A recent study found that adding ribociclib, a targeted drug that attacks cancer cells improved survival rates in premenopausal women diagnosed with an advanced form of breast cancer. Compared to patients that only received hormone therapy, patients prescribed ribociclib had their risk of death reduced by about a third. The drug works by specifically targeting and interfering with the cell processes that lead to cancer growth.

Here is what the study involved:

  • It was conducted on 672 premenopausal women, all below 59 years. The patients also had advanced hormone receptor-positive, HER2-negative breast cancer. This type of breast cancer is very aggressive and is more commonly found in younger women.

  • All the patients were subjected to hormone therapy. In addition, part of them were given ribociclib and the remaining ones took a placebo. The researchers monitored the patients for 42 months and found that 70 percent of those that received the ribociclib combination were still alive while only 46 percent of those that received hormone therapy alone were alive. Those who got the combination therapy went for an average of 23.8 months without the disease spreading as compared to 13 months for those that received the placebo.

  • Research had already shown that combining ribociclib with a hormone therapy slows down the progress of incurable breast cancer. This new study shows that the combination can also extend the life of premenopausal patients.

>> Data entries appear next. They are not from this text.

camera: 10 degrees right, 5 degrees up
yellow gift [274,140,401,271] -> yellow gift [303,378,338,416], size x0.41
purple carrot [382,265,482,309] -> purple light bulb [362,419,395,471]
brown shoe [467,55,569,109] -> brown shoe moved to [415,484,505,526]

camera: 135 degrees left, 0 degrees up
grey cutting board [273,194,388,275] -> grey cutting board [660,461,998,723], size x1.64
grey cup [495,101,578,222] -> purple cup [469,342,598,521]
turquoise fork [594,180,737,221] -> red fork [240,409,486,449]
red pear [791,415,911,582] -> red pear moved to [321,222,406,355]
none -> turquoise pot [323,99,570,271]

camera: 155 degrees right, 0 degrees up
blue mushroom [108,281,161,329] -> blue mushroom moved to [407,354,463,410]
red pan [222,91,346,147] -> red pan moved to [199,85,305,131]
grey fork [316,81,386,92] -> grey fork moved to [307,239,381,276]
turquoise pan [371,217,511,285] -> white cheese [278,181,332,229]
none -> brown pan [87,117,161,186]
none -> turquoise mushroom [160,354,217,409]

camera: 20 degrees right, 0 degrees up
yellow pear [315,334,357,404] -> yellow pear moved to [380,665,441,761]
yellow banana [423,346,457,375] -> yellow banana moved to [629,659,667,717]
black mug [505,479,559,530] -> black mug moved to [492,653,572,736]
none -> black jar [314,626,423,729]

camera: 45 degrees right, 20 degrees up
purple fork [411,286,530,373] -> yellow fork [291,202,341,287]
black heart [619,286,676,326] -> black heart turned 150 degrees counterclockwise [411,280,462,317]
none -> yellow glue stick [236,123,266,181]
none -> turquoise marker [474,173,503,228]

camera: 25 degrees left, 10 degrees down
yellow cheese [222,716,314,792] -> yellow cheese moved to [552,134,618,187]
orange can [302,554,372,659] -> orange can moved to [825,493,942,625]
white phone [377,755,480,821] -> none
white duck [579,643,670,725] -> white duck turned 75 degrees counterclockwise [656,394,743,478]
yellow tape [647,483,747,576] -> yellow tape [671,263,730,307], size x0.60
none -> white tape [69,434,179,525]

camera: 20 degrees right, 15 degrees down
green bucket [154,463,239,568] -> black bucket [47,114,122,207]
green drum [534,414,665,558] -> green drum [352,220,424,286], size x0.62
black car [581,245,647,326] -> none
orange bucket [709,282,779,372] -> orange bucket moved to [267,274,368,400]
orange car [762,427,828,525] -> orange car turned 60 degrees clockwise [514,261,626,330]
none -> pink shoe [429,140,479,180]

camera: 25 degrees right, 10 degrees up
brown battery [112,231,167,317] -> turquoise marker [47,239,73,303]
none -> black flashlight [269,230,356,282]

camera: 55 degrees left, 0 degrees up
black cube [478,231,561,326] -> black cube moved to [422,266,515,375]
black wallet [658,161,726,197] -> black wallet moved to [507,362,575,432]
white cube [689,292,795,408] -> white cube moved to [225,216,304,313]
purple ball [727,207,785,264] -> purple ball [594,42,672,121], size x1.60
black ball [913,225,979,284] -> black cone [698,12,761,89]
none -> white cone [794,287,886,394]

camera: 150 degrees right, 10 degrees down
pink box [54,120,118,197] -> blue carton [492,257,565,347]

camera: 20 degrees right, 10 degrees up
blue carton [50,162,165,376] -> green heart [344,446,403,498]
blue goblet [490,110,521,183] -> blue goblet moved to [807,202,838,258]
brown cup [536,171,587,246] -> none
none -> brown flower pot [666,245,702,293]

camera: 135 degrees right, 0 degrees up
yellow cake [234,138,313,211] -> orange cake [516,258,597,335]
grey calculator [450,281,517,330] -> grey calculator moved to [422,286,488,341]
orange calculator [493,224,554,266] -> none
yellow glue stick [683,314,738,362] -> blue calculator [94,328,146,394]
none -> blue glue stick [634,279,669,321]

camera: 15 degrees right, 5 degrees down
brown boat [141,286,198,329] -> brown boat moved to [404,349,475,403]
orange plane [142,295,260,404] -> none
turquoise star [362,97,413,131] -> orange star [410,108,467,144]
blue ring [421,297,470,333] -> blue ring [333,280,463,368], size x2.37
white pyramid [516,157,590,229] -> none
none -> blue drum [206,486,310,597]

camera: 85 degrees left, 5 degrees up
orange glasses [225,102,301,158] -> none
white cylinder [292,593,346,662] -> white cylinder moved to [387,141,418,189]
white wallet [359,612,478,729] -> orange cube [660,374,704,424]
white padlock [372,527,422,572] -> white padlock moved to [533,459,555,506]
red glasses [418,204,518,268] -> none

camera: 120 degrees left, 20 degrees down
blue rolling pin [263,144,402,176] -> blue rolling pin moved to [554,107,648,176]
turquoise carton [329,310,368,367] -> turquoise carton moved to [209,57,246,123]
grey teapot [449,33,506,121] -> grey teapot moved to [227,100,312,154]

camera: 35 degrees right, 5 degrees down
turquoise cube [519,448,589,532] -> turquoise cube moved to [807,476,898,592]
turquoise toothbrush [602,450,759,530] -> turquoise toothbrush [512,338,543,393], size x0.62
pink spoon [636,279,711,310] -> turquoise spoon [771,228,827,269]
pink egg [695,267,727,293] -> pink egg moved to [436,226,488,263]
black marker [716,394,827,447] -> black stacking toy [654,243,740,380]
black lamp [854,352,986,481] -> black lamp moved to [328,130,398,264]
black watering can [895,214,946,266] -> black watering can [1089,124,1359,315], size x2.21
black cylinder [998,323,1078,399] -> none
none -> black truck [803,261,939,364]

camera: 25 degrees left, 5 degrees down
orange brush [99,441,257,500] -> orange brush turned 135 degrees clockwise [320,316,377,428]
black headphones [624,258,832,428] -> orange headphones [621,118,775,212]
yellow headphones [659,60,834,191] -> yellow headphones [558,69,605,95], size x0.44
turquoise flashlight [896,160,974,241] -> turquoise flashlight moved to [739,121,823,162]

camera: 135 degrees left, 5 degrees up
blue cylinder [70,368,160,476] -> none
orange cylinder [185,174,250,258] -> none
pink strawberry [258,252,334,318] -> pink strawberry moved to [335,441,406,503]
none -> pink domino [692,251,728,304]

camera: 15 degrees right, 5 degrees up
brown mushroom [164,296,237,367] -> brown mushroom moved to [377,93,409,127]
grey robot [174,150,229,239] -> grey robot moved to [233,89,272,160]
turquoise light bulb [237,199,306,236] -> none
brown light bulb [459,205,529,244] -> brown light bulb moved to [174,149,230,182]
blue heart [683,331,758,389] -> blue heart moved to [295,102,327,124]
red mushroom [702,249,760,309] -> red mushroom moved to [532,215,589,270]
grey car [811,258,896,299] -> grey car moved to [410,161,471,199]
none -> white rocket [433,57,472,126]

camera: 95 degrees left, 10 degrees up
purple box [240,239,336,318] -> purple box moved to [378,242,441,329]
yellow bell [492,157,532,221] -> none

Patients with cancer in its advanced stages will benefit greatly from this new discovery. They will be able to have more time with their families and loved ones. This can go a long way in making life better for breast cancer patients already going through a difficult time with the diagnosis. Owing to the result, it could also pave way for similar research on possible combinations with ribociclib that could help with cancer patients that have already gone through hormone therapy.